Low-code KYC solutions eliminate the need for legal and accountancy professional services firms to spend thousands of pounds to purchase, maintain and enhance their compliance solutions. By design, AML and KYC compliance isn’t prescriptive – regulators want firms to think out-of-the-box, and take ownership of the activity. Adopting a prescriptive compliance solution simply can’t cut the mustard. 

In the legal sector, regulators such as the Solicitors Regulation Authority (SRA) often enforce their right to close down law firms, if found to be not satisfactorily complying with the AML directive. The regulators in the finance and accountancy sectors have the same authority too. 

With such strong consequences for organisations that get their KYC process wrong, one question springs to mind; Know Your Customer, do you?

See also

Visit our Know Your Customer workflow solution page for all the benefits KYC automation can deliver.

 

FAQ

What are KYC requirements UK?

KYC (Know Your Customer) requirements in the UK pertain to the regulatory obligations imposed on businesses to verify the identity and assess the risk associated with their customers.
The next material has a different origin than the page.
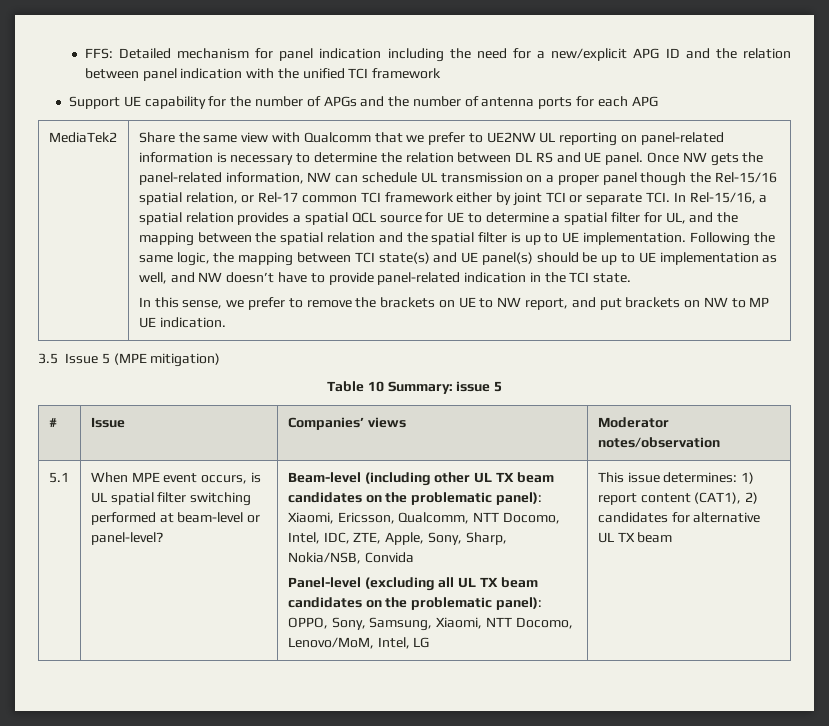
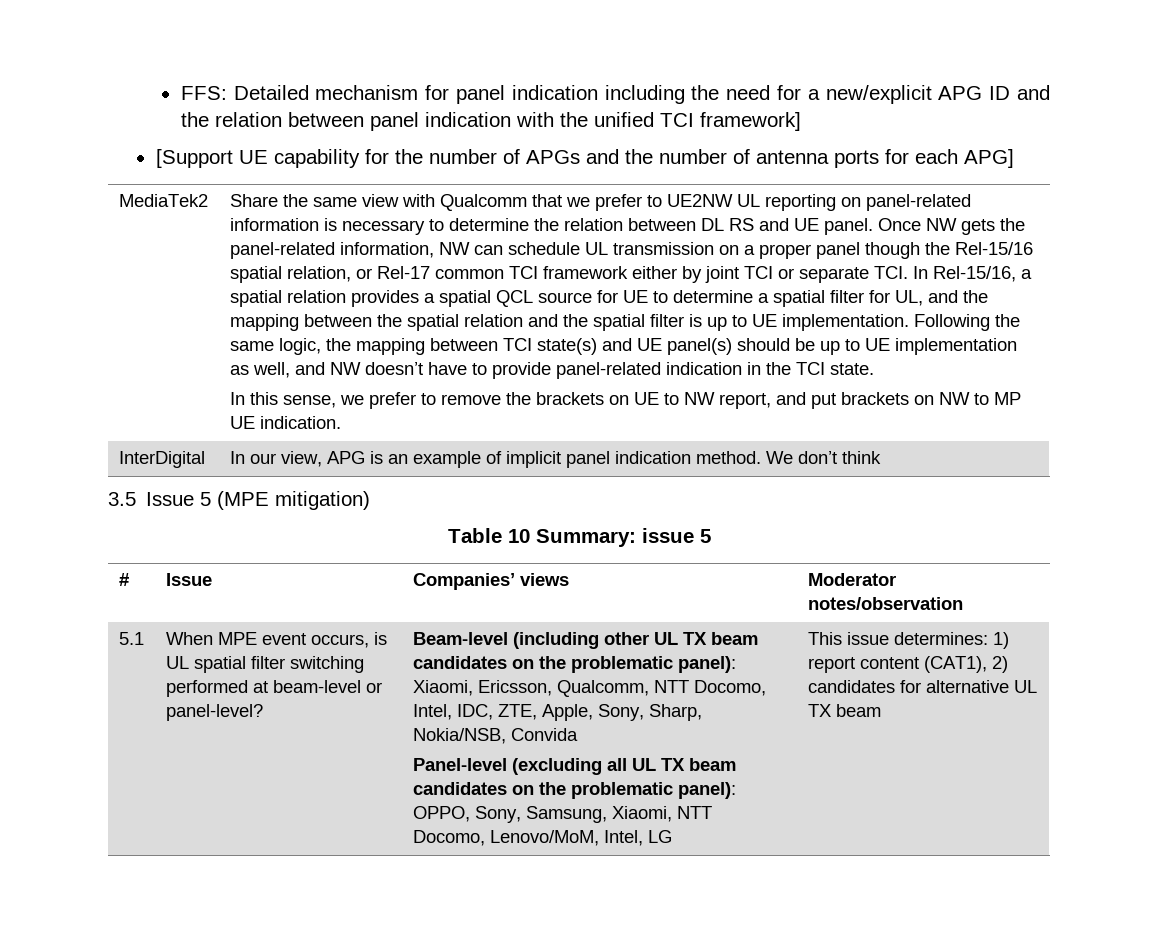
[372,68,442,79] [69,96,121,109] framework // Support -> [699,112,801,131] [155,149,233,168] framework] // [Support
[631,96,658,107] APG -> [963,149,1014,168] APG]
(226, 322) none -> [118,451,205,468] [229,451,881,468] // InterDigital | In our view, APG is an example of implicit panel indication method. We don’t think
The specific requirements may vary depending on the sector and nature of the business, but generally involve obtaining and verifying customer identification documents, conducting risk assessments, and implementing ongoing monitoring and due diligence practices to prevent money laundering, terrorist financing, and other illicit activities. Compliance with KYC requirements is crucial for businesses operating in the UK to maintain regulatory and legal compliance.

What are the KYC stages?

KYC (Know Your Customer) consists of several stages. The first stage is customer identification, which involves collecting basic information such as name, date of birth, and address. The second stage is risk assessment, which involves analyzing and evaluating the customer's risk level to determine the extent of due diligence required. The third stage is customer due diligence, which involves verifying the information provided by the customer through various documents and checks. The final stage is transaction monitoring, where customer activities are continuously monitored for any suspicious or unusual transactions.

What is low code?

Low-code, also commonly referred to as no-code technology, is a visual software development environment that allows citizen developers – i.e., individual users, non-IT trained people – to drag and drop existing components of software, and connect them together to create their own applications and workflows. 

What is the benefit of low-code technology?

Users of low-code technology don’t require software coding or advanced IT expertise and skills. By using low-code technology, organisations can quickly and cost-effectively develop new, highly scalable applications, processes and workflows to meet changing business needs. There is minimal dependence on the technology vendor too.